Artists like, Jon Rafman or Paolo Cirio, who work primarily with Google Street View, have created images that are evocative and disturbing, often blurring the line of legal privacy issues. While capturing the individuals who fill the streets, alleys, and lawns of the world is captivating, these artists have drawn on the public and an additional tool to conceptualize the public sphere. Since 2007, the launch of the panoramic technology featured on Google Maps and Google Earth, has become an eccentric and often easy way to view places one may never go or places one desires to see.
In June 2014, Fischer began to riffle through music reviews of underground musicians and discovered band addresses from demo tapes in the fanzine Maximum Rocknroll, a publication which was a punk hub for music reviews. The conception of his project, Hardcore Architecture, begins here. Essentially, young underground musicians would mail in demo tapes to MRR through the U.S. postal service and the tape would be reviewed and published. Fischer collected the addresses of the musicians and began to plug them into Google Maps Street View for a closer look of where the underground music scene was rooted. “I liked seeing where the bands I listened to came from.”
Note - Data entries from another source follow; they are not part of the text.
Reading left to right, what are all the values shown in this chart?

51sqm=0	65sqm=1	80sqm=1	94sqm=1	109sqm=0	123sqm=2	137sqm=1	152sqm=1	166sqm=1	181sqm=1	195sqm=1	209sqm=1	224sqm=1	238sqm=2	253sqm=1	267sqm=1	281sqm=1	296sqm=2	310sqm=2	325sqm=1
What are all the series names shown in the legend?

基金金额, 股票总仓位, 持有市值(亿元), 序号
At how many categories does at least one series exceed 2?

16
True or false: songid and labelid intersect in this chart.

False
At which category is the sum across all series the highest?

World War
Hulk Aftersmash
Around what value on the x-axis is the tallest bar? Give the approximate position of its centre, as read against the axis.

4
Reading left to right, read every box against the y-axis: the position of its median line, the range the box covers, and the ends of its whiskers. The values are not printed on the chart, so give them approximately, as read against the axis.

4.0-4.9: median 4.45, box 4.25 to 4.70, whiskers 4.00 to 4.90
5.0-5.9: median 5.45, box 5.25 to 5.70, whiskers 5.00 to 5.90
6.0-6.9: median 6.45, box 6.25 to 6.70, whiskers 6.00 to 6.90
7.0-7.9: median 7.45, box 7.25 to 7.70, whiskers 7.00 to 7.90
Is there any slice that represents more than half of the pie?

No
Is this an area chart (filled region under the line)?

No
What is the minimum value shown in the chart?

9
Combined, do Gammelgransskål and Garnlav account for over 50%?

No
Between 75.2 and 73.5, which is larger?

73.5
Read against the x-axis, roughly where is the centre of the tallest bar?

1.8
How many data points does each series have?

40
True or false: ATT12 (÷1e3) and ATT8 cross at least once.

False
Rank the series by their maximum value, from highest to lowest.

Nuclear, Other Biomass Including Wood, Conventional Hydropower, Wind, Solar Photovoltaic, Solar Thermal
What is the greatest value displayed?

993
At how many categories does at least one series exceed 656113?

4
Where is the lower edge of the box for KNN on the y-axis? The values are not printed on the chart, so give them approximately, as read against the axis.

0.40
The exhibition, open until August 29th, features memorabilia that is encased in a display box, similar to a merch table, and includes band t-shirts, cassette tapes and photography from the bands Cryptic Slaughter and the The Dead Kennedys. Fischer says, “I’ve collected and saved things since childhood, and I definitely have a pretty hefty collection of records and ‘zines,” which have contributed to the physical exhibition in the gallery space. Hanging in the back left of the space, adjacent to the display box, is a correspondence between bassist Rob Nicholson and Marc Fischer. “Marc, what’s up?” begins the scratched note beneath a flyer that reads “Cryptic Slaughter Wants You”—an accompanying cartoon of Uncle Sam centers the piece for anti-establishment humor. To the right of the flyer is an address located in Santa Monica California—the urge to type the name into Google Maps suddenly becomes suspiciously evident.